Joerg Schilling wrote:
You are correct: without OpenSourcing Solaris, Sun would have been in trouble earlier.
What evidence do you have for this? I know there have been externally sourced code contributions, but how much of it needed source rather than the stable ABIs, and how material is it really? More to the point - what revenue did it generate?
So you can answer your question "I'm not sure how the open sourcing was successful for Sun shareholders." with a _yes_, as it helped to raise the Sun stock price.....
Very briefly, yes, but since then I think it hasn't materially helped shift anything that generated revenue for Sun, and Sun's stock hardly trended up on its recent improving quality.
I further believe that a closer collaboration with the cummunity (as intended by Sun in September 2004) would have given the additional momentum for Sun to push it into the win zone for a longer time.
Well you can believe that, but belief in that is behind a lot of the open source hype, and one thing that's hard to find is concrete evidence of how it translated into a sound business plan and revenue.
This is however a lost chance and we cannot roll back time...

Indeed, but we can try to learn from it, and I think questioning how and when open source is helpful to a technology creator is worthwhile.

Sun's position was fundamentally different to Red Hat and post-NetWare SUSE, since they owned the things they were giving away, and had done most of the development (or had paid for it).

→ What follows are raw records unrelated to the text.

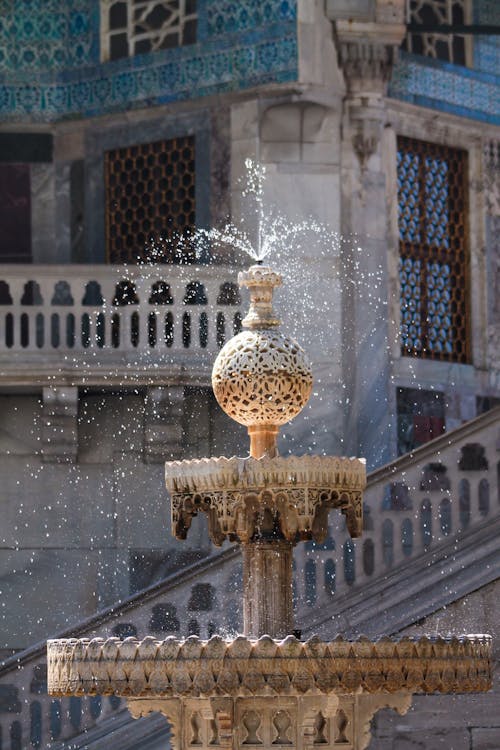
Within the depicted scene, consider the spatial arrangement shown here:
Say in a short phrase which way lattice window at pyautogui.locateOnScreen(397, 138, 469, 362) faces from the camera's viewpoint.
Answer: facing the viewer and to the right of the viewer

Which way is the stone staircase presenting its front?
to the viewer's left

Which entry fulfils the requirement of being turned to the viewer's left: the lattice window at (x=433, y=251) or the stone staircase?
the stone staircase

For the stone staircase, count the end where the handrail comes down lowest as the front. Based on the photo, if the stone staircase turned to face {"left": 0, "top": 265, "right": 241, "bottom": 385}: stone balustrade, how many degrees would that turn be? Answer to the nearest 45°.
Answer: approximately 45° to its right

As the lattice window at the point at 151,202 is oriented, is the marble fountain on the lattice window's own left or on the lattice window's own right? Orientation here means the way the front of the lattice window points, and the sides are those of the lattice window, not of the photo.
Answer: on the lattice window's own left

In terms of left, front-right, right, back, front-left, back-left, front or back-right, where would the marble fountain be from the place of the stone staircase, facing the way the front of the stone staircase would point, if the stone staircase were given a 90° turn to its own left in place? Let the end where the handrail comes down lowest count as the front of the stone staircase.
front

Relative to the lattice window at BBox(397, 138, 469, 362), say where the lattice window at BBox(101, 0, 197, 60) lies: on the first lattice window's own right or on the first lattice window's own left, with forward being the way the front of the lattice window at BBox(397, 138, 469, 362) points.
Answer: on the first lattice window's own right

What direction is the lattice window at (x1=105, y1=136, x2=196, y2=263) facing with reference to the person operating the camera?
facing the viewer and to the left of the viewer

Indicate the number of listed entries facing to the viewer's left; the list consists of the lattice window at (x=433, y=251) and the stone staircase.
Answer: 1
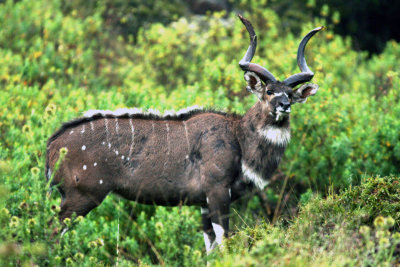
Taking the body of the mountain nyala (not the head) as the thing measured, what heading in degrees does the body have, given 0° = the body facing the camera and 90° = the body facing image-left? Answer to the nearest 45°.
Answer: approximately 270°

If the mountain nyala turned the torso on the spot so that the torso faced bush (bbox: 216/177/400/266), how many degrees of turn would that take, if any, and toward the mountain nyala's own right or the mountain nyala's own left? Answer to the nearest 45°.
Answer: approximately 45° to the mountain nyala's own right
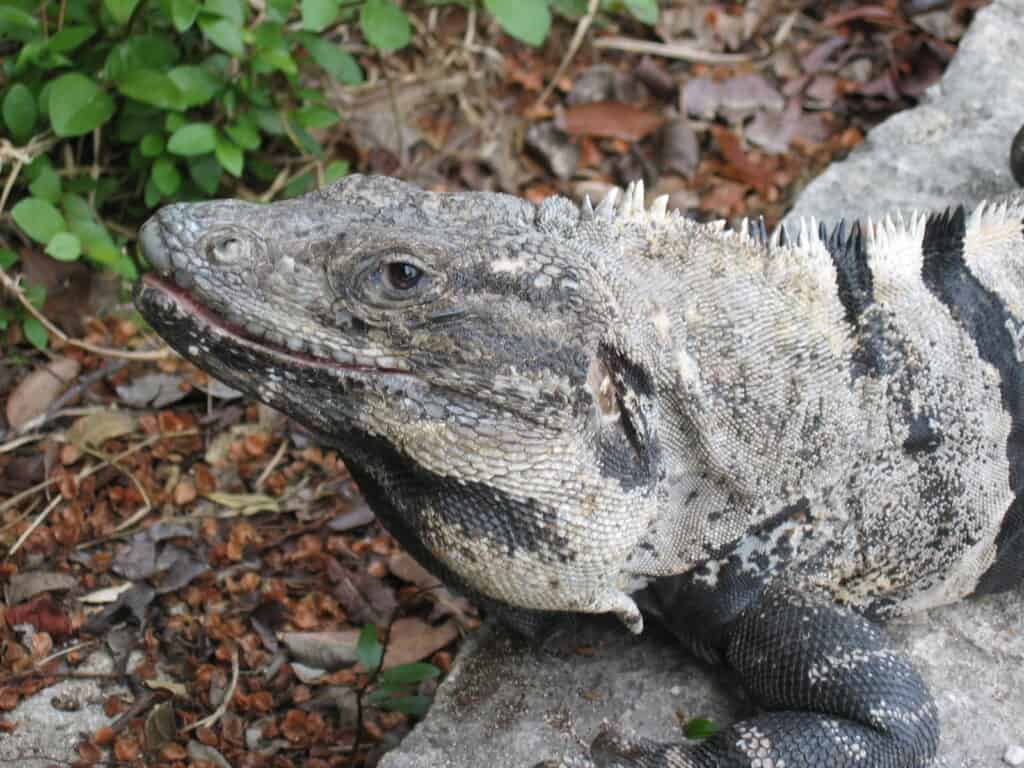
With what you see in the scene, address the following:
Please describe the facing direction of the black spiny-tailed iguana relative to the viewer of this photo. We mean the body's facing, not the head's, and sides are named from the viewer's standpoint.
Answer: facing to the left of the viewer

I think its worth considering what they could have done differently and why. I can't help thinking that they would have had a better chance by going in completely the other direction and using their grip on Java and Open Office (and mysql, eventually) to try to cut off Linux's air supply and stunt its datacentre growth until Solaris on X64 could get a decent foothold, but its all conjecture, and it would have accepted handing a potential short-term gain to Microsoft.